Quem somos nós diante do universo?
Para Sri Aurobindo, o universo e o homem são parceiros. Essa parceria vem de uma origem comum, o mesmo Divino os criou. O Universo O manifesta em sua difusão, o homem em sua concentração.
“O Universo é uma difusão do Todo Divino no Espaço e Tempo infinitos, o indivíduo é sua concentração dentro do Espaço e Tempo.”
Sri Aurobindo. A Vida Divina: uma visão da evolução espiritual da humanidade. São Paulo: Pensamento, 2018, p.66.
A difusão do Divino no Universo e Sua concentração no Homem expressam:
1- O Divino como Existência, Consciência/Força, Beatitude.
2 – Suas criaturas como portadoras dessas características ainda que de forma latente.
3 – A aspiração de cada criatura no sentido de revelar plenamente as características divinas que estão veladas em si.
4 – O homem como “uma “autoconcentração consciente do Todo por meio da qual a aspiração pode acontecer.” (Idem)

A presença das características divinas dá-se em toda a natureza, mas aparece como um fenômeno inconsciente, porque o portador não sabe que as traz consigo, tem-se como exemplo a reflexão da luz no diamante, ou no espelho d’água.
Ele é um microcosmo onde as coisas podem se apresentar de forma consciente. Nele, segundo Sri Aurobindo, dá-se a aposta de todo universo: espera-se que em um futuro lapidado pela evolução, Divino Universal e Transcendente possa refletir-se de forma autoconsciente no homem.
No homem isto se modifica porque é dotado de consciência. Desde cedo o homem percebe que o Divino o transborda, o encanta, o inquieta e questiona. Ele O sente, O “sabe”, e desenha sua história pessoal e coletiva, na tentativa de expandi-Lo, decifrá-Lo, negá-Lo, sem jamais conseguir separar-se desta presença.
Sri Aurobindo, retomando os Vedas, chama esta manifestação autoconsciente do Divino na Matéria de: “Emergir luminoso” (Ídem, p.63.).

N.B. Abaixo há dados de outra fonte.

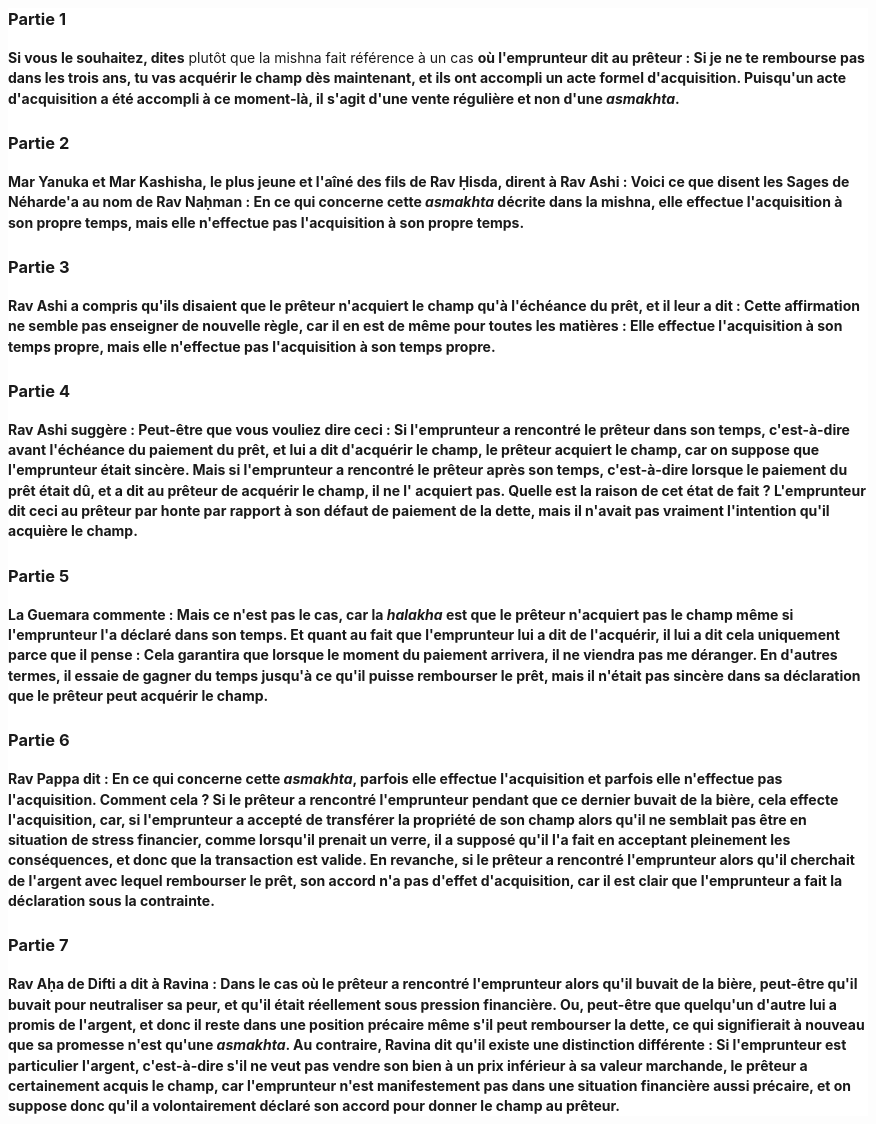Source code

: 
### Partie 1
<b>Si vous le souhaitez, dites</b> plutôt que la mishna fait référence à un cas <b>où l'emprunteur <b>dit au</b> prêteur : Si je ne te rembourse pas dans les trois ans, tu vas <b>acquérir</b> le champ <b>dès maintenant,</b> et ils ont accompli un acte formel d'acquisition. Puisqu'un acte d'acquisition a été accompli à ce moment-là, il s'agit d'une vente régulière et non d'une <i>asmakhta</i>.

### Partie 2
<b>Mar Yanuka et Mar Kashisha,</b> le plus jeune et l'aîné des <b>fils de Rav Ḥisda, dirent à Rav Ashi : Voici</b> ce que disent les Sages <b>de Néharde'a au nom de Rav Naḥman : </b> En ce qui concerne <b>cette <i>asmakhta</i></b> décrite dans la mishna, elle <b>effectue l'acquisition à son</b> propre <b>temps,</b> mais elle <b>n'effectue pas l'acquisition à son</b> propre <b>temps. </b>

### Partie 3
Rav Ashi a compris qu'ils disaient que le prêteur n'acquiert le champ qu'à l'échéance du prêt, et il leur a <b>dit :</b> Cette affirmation ne semble pas enseigner de nouvelle règle, car il en est de même pour <b>toutes les matières :</b> Elle <b>effectue l'acquisition à son</b> <b>temps propre,</b> mais elle <b>n'effectue pas l'acquisition à son</b> <b>temps propre.</b>

### Partie 4
Rav Ashi suggère : <b>Peut-être que vous</b> vouliez <b>dire ceci :</b> Si l'emprunteur a <b>rencontré</b> le prêteur <b>dans son temps,</b> c'est-à-dire avant l'échéance du paiement du prêt, <b>et lui a dit</b> d'<b>acquérir</b> le champ, le prêteur <b>acquiert</b> le champ, car on suppose que l'emprunteur était sincère. Mais si l'emprunteur a rencontré le prêteur <b>après son temps,</b> c'est-à-dire lorsque le paiement du prêt était dû, <b>et a dit</b> au prêteur de <b>acquérir</b> le champ, il ne l' <b>acquiert</b> pas. <b>Quelle est la raison</b> de cet état de fait ? L'emprunteur <b>dit</b> ceci <b>au prêteur</b> <b>par honte</b> par rapport à son défaut de paiement de la dette, mais il n'avait pas vraiment l'intention qu'il acquière le champ.

### Partie 5
La Guemara commente : <b>Mais</b> ce n'est <b>pas le cas, car</b> la <i>halakha</i> est que le prêteur <b>n'acquiert pas</b> le champ <b>même</b> si l'emprunteur l'a déclaré <b>dans son temps. Et</b> quant au fait <b>que</b> l'emprunteur lui a <b>dit</b> de l'<b>acquérir</b>, il lui a dit cela uniquement parce que <b>il pense :</b> Cela garantira que <b>lorsque le moment</b> du paiement <b>arrivera, il ne viendra pas me déranger.</b> En d'autres termes, il essaie de gagner du temps jusqu'à ce qu'il puisse rembourser le prêt, mais il n'était pas sincère dans sa déclaration que le prêteur peut acquérir le champ.

### Partie 6
<b>Rav Pappa dit :</b> En ce qui concerne <b>cette <i>asmakhta</i>, parfois</b> elle <b>effectue l'acquisition et parfois</b> elle <b>n'effectue pas l'acquisition.</b> Comment cela ? Si le prêteur a <b>rencontré</b> l'emprunteur <b>pendant</b> que ce dernier <b>buvait de la bière,</b> cela <b>effecte l'acquisition,</b> car, si l'emprunteur a accepté de transférer la propriété de son champ alors qu'il ne semblait pas être en situation de stress financier, comme lorsqu'il prenait un verre, il a supposé qu'il l'a fait en acceptant pleinement les conséquences, et donc que la transaction est valide. En revanche, si le prêteur a rencontré l'emprunteur alors qu'il <b>cherchait de l'argent</b> avec lequel rembourser le prêt, son accord n'a <b>pas d'effet d'acquisition,</b> car il est clair que l'emprunteur a fait la déclaration sous la contrainte.

### Partie 7
<b>Rav Aḥa de Difti a dit à Ravina :</b> Dans le cas où le prêteur a rencontré l'emprunteur alors qu'il buvait de la bière, <b>peut-être qu'il buvait pour neutraliser sa peur,</b> et qu'il était réellement sous pression financière. <b>Ou,</b> peut-être que <b>quelqu'un d'autre lui a promis de l'argent,</b> et donc il reste dans une position précaire même s'il peut rembourser la dette, ce qui signifierait à nouveau que sa promesse n'est qu'une <i>asmakhta</i>. <b>Au contraire, Ravina dit</b> qu'il existe une distinction différente : <b>Si</b> l'emprunteur <b>est particulier</b> l'<b>argent,</b> c'est-à-dire s'il ne veut pas vendre son bien à un prix inférieur à sa valeur marchande, le prêteur <b>a certainement acquis</b> le champ, car l'emprunteur n'est manifestement pas dans une situation financière aussi précaire, et on suppose donc qu'il a volontairement déclaré son accord pour donner le champ au prêteur.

“A ascensão à Vida divina é a jornada humana, a Obra das obras, (…) É a única tarefa real do ser humano no mundo e a justificação de sua existência, pois sem isso ele seria apenas um inseto rastejando, entre outros insetos efêmeros, em um pedacinho de superfície de lama e água que conseguiu se formar em meio às espantosas imensidões do universo físico.”
(Ídem, p.64.)

O desafio do homem é ultrapassar-se, sua consciência deve expandir-se e elevar-se porque o universo é imenso e aposta nele para se iluminar, autoconhecer e transcender. “Sem isso ele perderia seu objetivo, o problema que lhe foi posto não seria resolvido, a obra divina para qual ele aceitou nascer não se realizaria.” (Ídem)
O papel atribuído ao homem é também sua tarefa e seu mistério, porque nele o universo se concentra permitindo: “O devenir da infinita Beatitude-Existência-Consciência na mente, na vida, no corpo…” (Ídem p. 64)
Sua meta é, portanto, encarnar o Divino, tendo consciência de que o faz e deleitando-se por isso. Esta é sua dignidade e sua missão, objetivos menores podem despertar sua motivação por pouco tempo, mas facilmente se transformam em decepção e perda de sentido, porque são pobres, pequenos diante do futuro imenso e brilhante para qual nasceu.
* Recomendamos que os textos do blog sejam lidos duas ou três vezes, se possível com intervalo entre as leituras. Percebemos que cada vez que retomamos um texto de Sri Aurobindo ou da Mãe, ele nos ensina algo que ainda não havíamos notado.